Accepts the path to a BAM file and creates a bam file where all reads are read1 in a proper pair, exceed the specified quality threshold, do not intersect a region in the given blacklist file, and intersects with a region in the region bed.

Parameters#

input_bamstr

Path string or AlignmentFile pointing to the BAM file to be filtered.

region_file : str, option output_file : str, optional min_length : int, optional max_length : int, optional quality_threshold : int, optional workers : int, optional verbose : bool, optional

Returns#

output_file : str

finaletoolkit.utils.genome2list(genome_file: str) list#

Reads a GENOME text file into a list of tuples (chrom, length)

Parameters#

genome_filestr

String containing path to GENOME format file

Returns#

chromsstr

List of tuples containing chrom/contig names and lengths

finaletoolkit.utils.agg_bw(input_file: str, interval_file: str, output_file: str, median_window_size: int = 0, mean: bool = False, strand_location: int = 5, verbose: bool = False)#

Takes a BigWig and an interval BED and aggregates signal along the intervals.

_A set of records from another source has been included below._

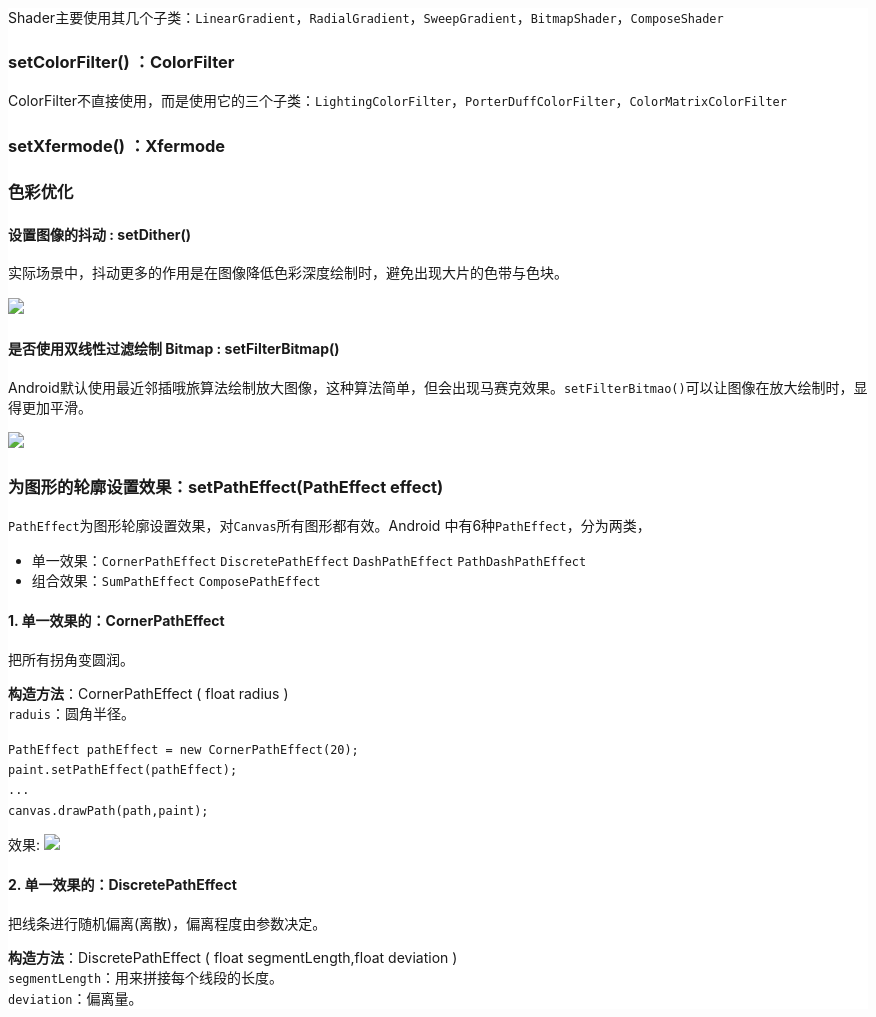 Shader主要使用其几个子类：`LinearGradient`，`RadialGradient`，`SweepGradient`，`BitmapShader`，`ComposeShader`

### setColorFilter() ：ColorFilter

ColorFilter不直接使用，而是使用它的三个子类：`LightingColorFilter`，`PorterDuffColorFilter`，`ColorMatrixColorFilter`

### setXfermode() ：Xfermode


### 色彩优化

#### 设置图像的抖动 : setDither()

实际场景中，抖动更多的作用是在图像降低色彩深度绘制时，避免出现大片的色带与色块。

![](https://wx4.sinaimg.cn/large/006tNc79ly1fig7d34s0jj30lf07t75x.jpg)

#### 是否使用双线性过滤绘制 Bitmap : setFilterBitmap()

Android默认使用最近邻插哦旅算法绘制放大图像，这种算法简单，但会出现马赛克效果。`setFilterBitmao()`可以让图像在放大绘制时，显得更加平滑。

![](https://wx2.sinaimg.cn/large/006tNc79ly1fig7dbga6ij30jb0a00tr.jpg)

### 为图形的轮廓设置效果：setPathEffect(PathEffect effect)

`PathEffect`为图形轮廓设置效果，对`Canvas`所有图形都有效。Android
中有6种`PathEffect`，分为两类，

- 单一效果：`CornerPathEffect` `DiscretePathEffect` `DashPathEffect` `PathDashPathEffect`
- 组合效果：`SumPathEffect` `ComposePathEffect`

#### 1. 单一效果的：CornerPathEffect

把所有拐角变圆润。

**构造方法**：CornerPathEffect ( float radius ) </br>
`raduis`：圆角半径。

```
PathEffect pathEffect = new CornerPathEffect(20);
paint.setPathEffect(pathEffect);
...
canvas.drawPath(path,paint);
```
效果:
<img width=300 src="https://wx1.sinaimg.cn/large/006tNc79ly1fig7dobrizj30iv0agt8z.jpg"/>

#### 2. 单一效果的：DiscretePathEffect

把线条进行随机偏离(离散)，偏离程度由参数决定。

**构造方法**：DiscretePathEffect ( float segmentLength,float deviation ) </br>
`segmentLength`：用来拼接每个线段的长度。</br>
`deviation`：偏离量。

For aggregating WPS signals, note that the median filter trims the ends of each interval by half of the window size of the filter while adjusting data. There are two way this can be approached in aggregation:

1. supply an interval file containing smaller intervals. e.g. if you used 5kb intervals for WPS and used a median filter window of 1kb, supply a BED file with 4kb windows to this function.

2. provide the size of the median filter window in median_window_size along with the original intervals. e.g if 5kb intervals were used for WPS and a 1kb median filter window was used, supply the 5kb bed file and median filter window size to this function.

Do not do both of these at once.

Parameters#

input_file : str interval_file : str output_file : str median_window_size : int, optional

default is 0

meanbool

use mean instead

strand_locationint

which column (starting at 0) of the interval file contains the strand. Default is 5.

verboseint or bool, optional

default is False

Return#

agg_scores : NDArray